Birinci Dünya Savaşı tüm vahşetiyle devam ediyordu. Çarlık rejiminin sınırları saldırı altındaydı ve Çar II. Nikolay artık çok uluslu ülkesini yönetemez duruma gelmişti. Bir yanda serflikten yeni kurtulan ve mujik adı verilen köylülük toprak ağalarının pençesinde kıvranırken; diğer yanda belli kentlerde gelişmekte olan kapitalizm ve burjuvazi Proletaryayı kanına kadar emiyordu… Her iki sınıfta aç ve çıplaktı. Kışın dondurucu soğuklarını iliklerine kadar yaşıyordu. Herkes silah altındaydı, cephede durum olağan üstü kötüydü.
Lenin ve arkadaşlarının çabalarıyla kurulan RSDİP, kısa sürede örgütlenerek, Rus halkına tek kurtuluşun Proletarya diktatörlüğüne dayalı bir sosyalist yönetim olduğunu gösterdiler. 1905 yılından itibaren çok kanlı çatışmalar yaşandı. Nihayet 17 Ekim 1917 devrimi ile Proletarya diktatörlüğü kuruldu. Ama çatışmalar bitmedi. Kurucu mecliste azınlıkta olan Bolşevikler ilk darbeyi yaparak kurucu meclisi feshettiler. Diğer partiler yok sayıldı, Ekim Devrimi sadece Bolşeviklere mal edildi. Bunu Lenine'e yapılan suikast ve iç savaş yılları izledi…

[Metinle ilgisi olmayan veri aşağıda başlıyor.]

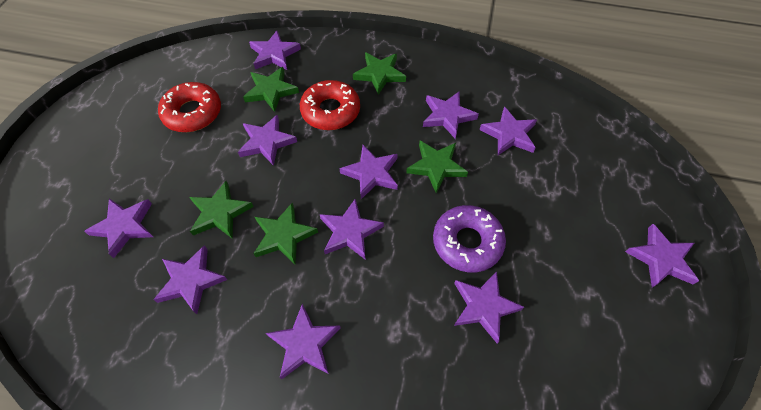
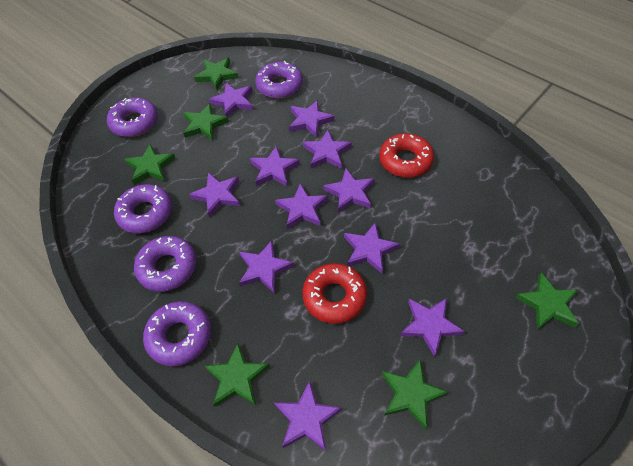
green star: [189,181,254,239] [243,67,299,112] [253,202,318,264] [353,52,406,95] [406,141,468,193] = 5 -> [125,144,176,185] [183,103,229,141] [194,58,239,90] [205,343,270,407] [382,360,448,429] [515,273,579,330] = 6
purple donut: [433,205,506,272] = 1 -> [107,97,158,137] [114,184,172,233] [134,236,197,292] [143,301,211,366] [255,61,303,99] = 5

Bu kitapta Ekim Devrimi'ne giden yolu, zorunlu kolektivizmle ölüme terk edilen milyonlarca köylüyü, iktidarı ele geçiren Stalin'in tasfiye döneminde devrimin bütün liderlerini düzmece belgelerle nasıl hain ilan edip kurşuna dizdiğini; ölüm kamplarına dönüşen Gulag çalışma kamplarının yanı sıra, rejimin resmi cinayet şebekesine dönüşen NKVD'nin akıl almaz vahşi katliamlarını gerçek belgeleriyle ve hayretler içinde okuyacaksınız…
Devrimin bütün öncü kadroları tasfiye edildikten sonra geriye sadece yeni rejimin çarı ve diktatörü "Yüce Stalin!" kalmıştı.